Voice control system for Home Assistant using OpenAI Realtime API with ESP32/ESP32-S3 devices.
This repository contains two main components:
- Server (
openai_realtime_voice_agent/): Home Assistant addon that provides OpenAI Realtime API integration and WebSocket server for ESP32 devices - Client (
home-assistant-voice-pe/): ESPHome configuration for ESP32/ESP32-S3 devices with custom WebSocket component
- OpenAI Realtime API Integration: Direct integration with OpenAI's Realtime API for natural language interactions
- WebSocket Server: Bidirectional WebSocket connection for ESP32 devices with low latency
- Home Assistant MCP Integration: Integration with Model Context Protocol for smart home control
- Voice Activity Detection (VAD): Automatic detection of speech vs. silence for optimal conversation flow
- Session Management: Automatic session reuse for better performance and conversation continuity
- Audio Recording: Optional audio recording for debugging purposes
- Voice Assistant: Real-time voice interaction with OpenAI Realtime API via WebSocket
- Wake Word Detection: Multiple wake words supported ("Okay Nabu", "Hey Jarvis", "Hey Mycroft")
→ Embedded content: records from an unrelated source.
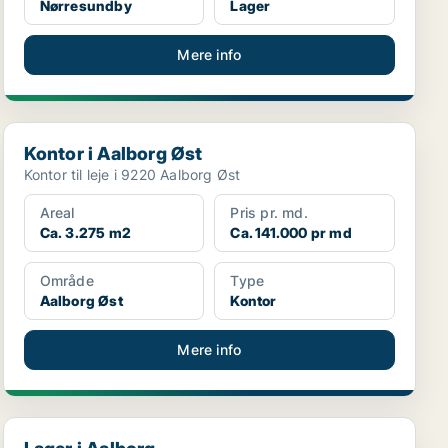
Nørresundby
Lager
Mere info
Kontor i Aalborg Øst
Kontor i Aalborg Øst
Kontor til leje i 9220 Aalborg Øst
Areal
Pris pr. md.
Ca. 3.275 m2
Ca. 141.000 pr md
Område
Type
Aalborg Øst
Kontor
Mere info
Lager i Aalborg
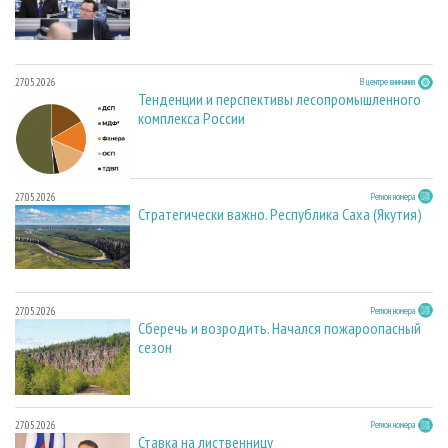
27.05.2026
В центре внимания
Тенденции и перспективы лесопромышленного
комплекса России
27.05.2026
Регион номера
Стратегически важно. Республика Саха (Якутия)
27.05.2026
Регион номера
Сберечь и возродить. Начался пожароопасный
сезон
27.05.2026
Регион номера
Ставка на лиственницу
- LED Feedback: Visual status indicators via 12-LED ring for various states
- Hardware Controls: Button controls and hardware mute switch for privacy
- Auto Gain Control (AGC): Hardware-based automatic volume adjustment for consistent audio quality
- Echo Cancellation (AEC): Hardware-based echo suppression prevents feedback
- Immediate Response: After wake word detection, you can speak immediately without waiting
- Natural Conversation Flow: During silence, you can continue speaking naturally - the assistant listens continuously
- Interruption Handling: User input during assistant responses is ignored, except for wake words which can interrupt
- Stop Words: Conversation ends when a stop word is detected (e.g., "thank you", "stop") using a dedicated tool
- Session Continuity: Previous conversation history is maintained when a new wake word is spoken within the session reuse timeout period after the last conversation ended
- Wake Word Restart: After a conversation ends, a new wake word starts a fresh interaction while preserving context within the timeout window
- Server Installation: See
openai_realtime_voice_agent/README.md - Client Installation: See
home-assistant-voice-pe/README.md
- Install the Server Addon: Follow the server documentation
- Configure ESP32 Device: Follow the client documentation
The endpoint http://supervisor/core/api/mcp is not working. You need to:
- Create a long-lived token in Home Assistant
- Use it in the addon configuration
- Set the Home Assistant MCP URL to
http://localhost:8123/api/mcp(or your Home Assistant URL). The MCP Server needs to be enabled in Home Assistant.
MIT License - see LICENSE file for details.